Minister of Tourism, Haim Katz launches the international travel fair IMTM 2026 (International Mediterranean Tourism Market) with the message “The Recovery is Already Here”. Well, it’s not.
This image shows the trade show floor of IMTM in February 2023 before the war in Gaza, we are not there yet, either by the number of IMTM visitors, or by tourism recovery.

Calling this moment a “new era of tourism” may sound reassuring on a conference stage, but it collapses the moment you step outside the IMTM (International Mediterranean Tourism Market) halls and look at the actual map of Israel’s tourism economy. Recovery is not here, not in any meaningful, measurable sense, and especially not in the North of Israel, which remains effectively absent from the international tourism circuit. Declarations of optimism don’t fill hotel rooms in Tiberias, Metula, or the Galilee, and they don’t reopen shuttered guesthouses that have seen neither foreign visitors nor domestic confidence for well over a year now. What’s being presented as momentum is, at best, institutional hope wrapped in diplomatic language, the kind that sounds good but doesn’t survive contact with booking data.
Flight availability, repeatedly cited as proof of recovery, is actually the weakest link in this narrative. Israel today is not experiencing a normalization of air connectivity; it is experiencing a narrow funnel. The only budget airline currently operating in Israel is Wizz Air, and even that presence is cautious, limited, and tellingly absent from IMTM itself. Low-cost carriers are not a side detail in modern tourism—they are the backbone of mass inbound travel, particularly from Europe. When Ryanair, easyJet and others are missing, the signal is clear: tourism demand is still considered too fragile, too risky, or too unpredictable to justify a return. You cannot credibly argue recovery while the market’s volume drivers are staying away.
The North of Israel remains the clearest counterexample to the recovery narrative. Tourism is not “returning” there because it never restarted. Entire regional ecosystems—guides, small hotels, wineries, attractions, transport services—are frozen in limbo. International tourists are not booking multi-day stays in areas perceived as unstable, regardless of how polished the messaging sounds in Tel Aviv. Domestic tourism, often invoked as a substitute, cannot replace foreign inflows at scale, and it certainly cannot sustain regions that were built around international seasonal demand. Renovated hotels mean very little if there are no guests willing, or able, to reach them.
Even the country’s most resilient tourism hub quietly undermines the recovery story. Eilat has effectively switched to a domestic-only model, not by strategic choice but by necessity. International tourism there is marginal, episodic, and unreliable. Hotels that once relied on foreign charter flights now cater primarily to corporate retreats, conferences, and organized business groups, pricing themselves accordingly. The result is a city that technically has high occupancy at times, yet is increasingly inaccessible to the majority of Israelis. For many families, Eilat has become prohibitively expensive, less a national vacation destination and more a controlled, premium enclave designed around companies, not travelers. This is not recovery; it is a survival pivot that reshapes the market downward.
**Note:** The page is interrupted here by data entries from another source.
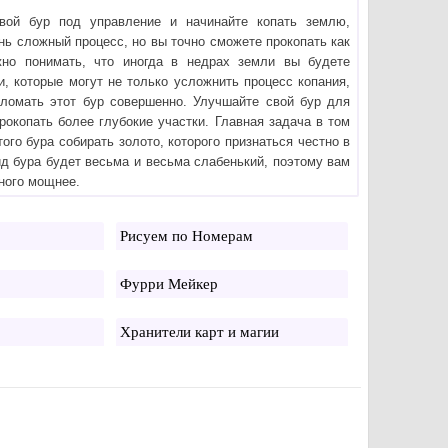
вой бур под управление и начинайте копать землю,
ень сложный процесс, но вы точно сможете прокопать как
но понимать, что иногда в недрах земли вы будете
и, которые могут не только усложнить процесс копания,
сломать этот бур совершенно. Улучшайте свой бур для
прокопать более глубокие участки. Главная задача в том
ого бура собирать золото, которого признаться честно в
ид бура будет весьма и весьма слабенький, поэтому вам
много мощнее.
Рисуем по Номерам
Фурри Мейкер
Хранители карт и магии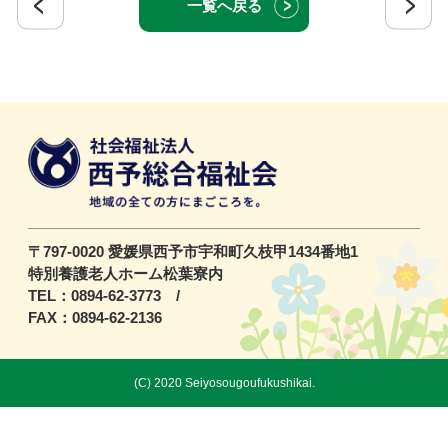
一覧へ戻る
〒797-0020 愛媛県西予市宇和町久枝甲1434番地1
特別養護老人ホーム松葉寮内
TEL：0894-62-3773 /
FAX：0894-62-2136
(C) 2020 Seiyosougoufukushikai.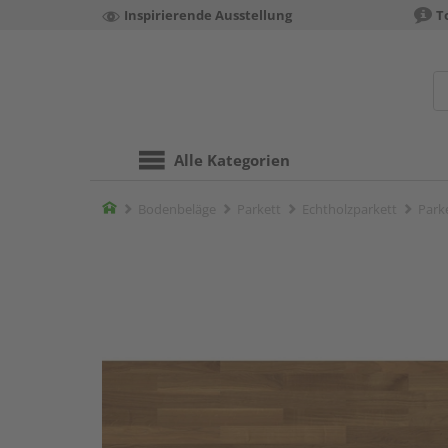
Inspirierende Ausstellung
T
Alle Kategorien
Home
Bodenbeläge
Parkett
Echtholzparkett
Parke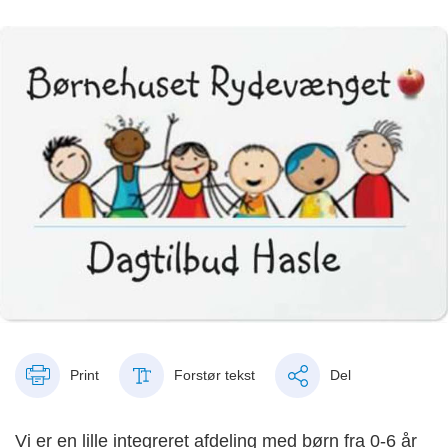
Print
Forstør tekst
Del
Vi er en lille integreret afdeling med børn fra 0-6 år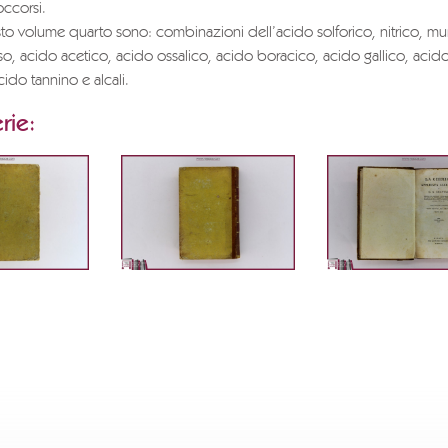
occorsi.
sto volume quarto sono: combinazioni dell’acido solforico, nitrico, mur
so, acido acetico, acido ossalico, acido boracico, acido gallico, acid
ido tannino e alcali.
rie: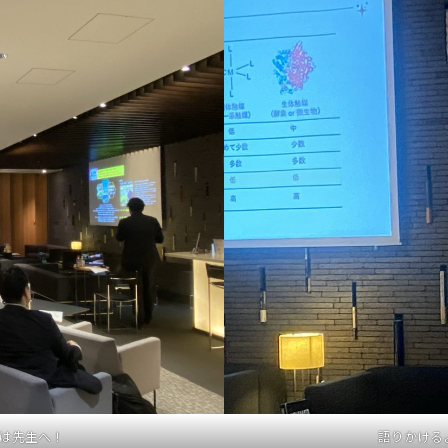
は先生へ！
語りかける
Marketing campaigns in the United States and diplomatic photo-ops with Mediterranean partners may strengthen political goodwill, but they do not resolve structural constraints. Tourism is not revived by slogans; it is revived by aircraft rotations, insurance underwriting, tour operator commitments, and traveler confidence measured in bookings, not applause. Regional cooperation looks good on paper, but symbolic alignment does not automatically translate into reopened routes, charter schedules, or international itineraries that include Israel’s periphery.
IMTM 2026 projects resilience, and resilience is real. The industry has endured, adapted, and avoided collapse. But survival is not recovery. Recovery implies accessibility, scale, affordability, and geographic breadth—and none of those conditions are fully present today. Until airlines return in force, until the North re-enters travel plans, and until destinations like Eilat are viable again for ordinary Israelis rather than just corporate budgets, claims of a tourism comeback remain premature. Optimism may be understandable, but accuracy matters more. Without it, the danger isn’t pessimism—it’s building policy and expectations on a reality that hasn’t actually arrived.